### Exercise objective
Extract precisely the lines of the entries below, from the first line through the line containing "Figure 5. Refining".

### Information shown
==============================

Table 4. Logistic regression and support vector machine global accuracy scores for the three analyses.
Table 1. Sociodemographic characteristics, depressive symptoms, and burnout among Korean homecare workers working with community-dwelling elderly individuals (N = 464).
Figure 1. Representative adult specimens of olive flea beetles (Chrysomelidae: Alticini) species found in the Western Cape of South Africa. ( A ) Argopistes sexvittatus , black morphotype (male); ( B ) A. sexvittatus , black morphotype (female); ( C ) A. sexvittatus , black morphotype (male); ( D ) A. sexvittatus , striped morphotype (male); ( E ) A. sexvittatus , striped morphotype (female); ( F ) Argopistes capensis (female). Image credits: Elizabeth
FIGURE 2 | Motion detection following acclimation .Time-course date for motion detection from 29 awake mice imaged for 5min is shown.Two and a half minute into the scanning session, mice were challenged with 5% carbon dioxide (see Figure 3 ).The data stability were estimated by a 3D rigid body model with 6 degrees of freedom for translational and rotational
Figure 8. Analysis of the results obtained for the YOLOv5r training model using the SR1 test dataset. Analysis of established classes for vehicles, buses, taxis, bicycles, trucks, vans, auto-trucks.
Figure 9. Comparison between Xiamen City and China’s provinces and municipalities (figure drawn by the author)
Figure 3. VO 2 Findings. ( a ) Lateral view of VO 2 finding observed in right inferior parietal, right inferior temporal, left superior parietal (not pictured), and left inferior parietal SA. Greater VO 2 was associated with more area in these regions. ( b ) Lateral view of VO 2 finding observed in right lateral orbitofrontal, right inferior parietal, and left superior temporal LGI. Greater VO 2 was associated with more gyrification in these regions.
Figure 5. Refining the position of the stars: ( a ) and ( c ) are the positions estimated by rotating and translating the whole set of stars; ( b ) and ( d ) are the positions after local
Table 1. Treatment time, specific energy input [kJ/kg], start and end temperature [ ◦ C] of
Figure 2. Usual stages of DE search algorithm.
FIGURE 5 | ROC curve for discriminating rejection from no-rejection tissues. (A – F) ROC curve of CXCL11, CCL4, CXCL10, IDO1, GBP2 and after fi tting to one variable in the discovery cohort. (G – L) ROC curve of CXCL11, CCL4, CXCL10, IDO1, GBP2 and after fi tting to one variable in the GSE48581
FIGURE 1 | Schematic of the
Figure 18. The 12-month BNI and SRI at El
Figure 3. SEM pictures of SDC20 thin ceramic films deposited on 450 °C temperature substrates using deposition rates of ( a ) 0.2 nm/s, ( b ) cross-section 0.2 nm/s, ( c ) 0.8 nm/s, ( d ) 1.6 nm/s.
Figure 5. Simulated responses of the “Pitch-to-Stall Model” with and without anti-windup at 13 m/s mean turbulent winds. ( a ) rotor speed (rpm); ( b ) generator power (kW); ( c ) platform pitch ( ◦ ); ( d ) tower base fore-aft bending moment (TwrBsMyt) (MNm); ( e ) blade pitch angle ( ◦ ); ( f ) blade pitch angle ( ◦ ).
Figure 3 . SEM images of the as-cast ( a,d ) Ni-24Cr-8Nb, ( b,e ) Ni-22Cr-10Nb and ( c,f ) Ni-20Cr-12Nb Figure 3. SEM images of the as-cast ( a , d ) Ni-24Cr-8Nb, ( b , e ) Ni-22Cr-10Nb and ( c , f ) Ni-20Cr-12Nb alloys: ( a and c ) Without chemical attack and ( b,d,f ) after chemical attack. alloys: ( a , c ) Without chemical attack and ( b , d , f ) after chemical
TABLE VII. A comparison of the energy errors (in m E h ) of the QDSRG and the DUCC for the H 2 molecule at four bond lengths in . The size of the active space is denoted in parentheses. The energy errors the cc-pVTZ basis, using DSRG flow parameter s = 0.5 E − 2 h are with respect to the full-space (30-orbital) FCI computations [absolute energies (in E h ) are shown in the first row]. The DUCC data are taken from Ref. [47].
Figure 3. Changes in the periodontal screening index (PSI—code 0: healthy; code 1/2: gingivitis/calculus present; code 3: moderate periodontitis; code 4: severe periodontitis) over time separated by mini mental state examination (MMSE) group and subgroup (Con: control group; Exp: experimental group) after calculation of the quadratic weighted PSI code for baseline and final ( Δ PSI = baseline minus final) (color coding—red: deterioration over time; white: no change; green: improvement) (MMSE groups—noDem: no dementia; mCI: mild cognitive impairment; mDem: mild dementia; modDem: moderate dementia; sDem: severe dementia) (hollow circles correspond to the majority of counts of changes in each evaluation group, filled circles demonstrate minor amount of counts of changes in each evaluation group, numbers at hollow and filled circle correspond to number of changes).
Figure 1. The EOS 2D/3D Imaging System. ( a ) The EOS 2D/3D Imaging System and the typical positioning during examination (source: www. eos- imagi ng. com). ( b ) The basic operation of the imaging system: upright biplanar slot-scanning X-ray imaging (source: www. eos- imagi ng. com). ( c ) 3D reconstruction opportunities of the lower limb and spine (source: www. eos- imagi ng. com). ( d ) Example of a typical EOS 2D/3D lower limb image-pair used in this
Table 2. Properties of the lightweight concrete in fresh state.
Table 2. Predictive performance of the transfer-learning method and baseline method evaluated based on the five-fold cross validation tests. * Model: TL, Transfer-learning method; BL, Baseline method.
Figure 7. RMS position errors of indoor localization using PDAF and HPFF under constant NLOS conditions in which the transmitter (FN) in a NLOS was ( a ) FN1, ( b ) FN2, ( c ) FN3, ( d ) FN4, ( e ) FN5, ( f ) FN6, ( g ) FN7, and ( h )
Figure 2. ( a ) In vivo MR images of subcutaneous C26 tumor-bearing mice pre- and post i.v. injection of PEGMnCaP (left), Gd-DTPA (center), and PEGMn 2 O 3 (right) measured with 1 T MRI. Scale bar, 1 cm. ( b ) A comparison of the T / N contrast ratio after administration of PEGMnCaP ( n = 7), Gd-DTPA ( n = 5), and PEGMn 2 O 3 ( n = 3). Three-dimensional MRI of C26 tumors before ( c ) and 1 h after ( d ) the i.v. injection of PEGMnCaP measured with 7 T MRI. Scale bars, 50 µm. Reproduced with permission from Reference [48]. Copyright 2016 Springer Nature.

==============================

### Reply to the exercise
Table 4. Logistic regression and support vector machine global accuracy scores for the three analyses.
Table 1. Sociodemographic characteristics, depressive symptoms, and burnout among Korean homecare workers working with community-dwelling elderly individuals (N = 464).
Figure 1. Representative adult specimens of olive flea beetles (Chrysomelidae: Alticini) species found in the Western Cape of South Africa. ( A ) Argopistes sexvittatus , black morphotype (male); ( B ) A. sexvittatus , black morphotype (female); ( C ) A. sexvittatus , black morphotype (male); ( D ) A. sexvittatus , striped morphotype (male); ( E ) A. sexvittatus , striped morphotype (female); ( F ) Argopistes capensis (female). Image credits: Elizabeth
FIGURE 2 | Motion detection following acclimation .Time-course date for motion detection from 29 awake mice imaged for 5min is shown.Two and a half minute into the scanning session, mice were challenged with 5% carbon dioxide (see Figure 3 ).The data stability were estimated by a 3D rigid body model with 6 degrees of freedom for translational and rotational
Figure 8. Analysis of the results obtained for the YOLOv5r training model using the SR1 test dataset. Analysis of established classes for vehicles, buses, taxis, bicycles, trucks, vans, auto-trucks.
Figure 9. Comparison between Xiamen City and China’s provinces and municipalities (figure drawn by the author)
Figure 3. VO 2 Findings. ( a ) Lateral view of VO 2 finding observed in right inferior parietal, right inferior temporal, left superior parietal (not pictured), and left inferior parietal SA. Greater VO 2 was associated with more area in these regions. ( b ) Lateral view of VO 2 finding observed in right lateral orbitofrontal, right inferior parietal, and left superior temporal LGI. Greater VO 2 was associated with more gyrification in these regions.
Figure 5. Refining the position of the stars: ( a ) and ( c ) are the positions estimated by rotating and translating the whole set of stars; ( b ) and ( d ) are the positions after local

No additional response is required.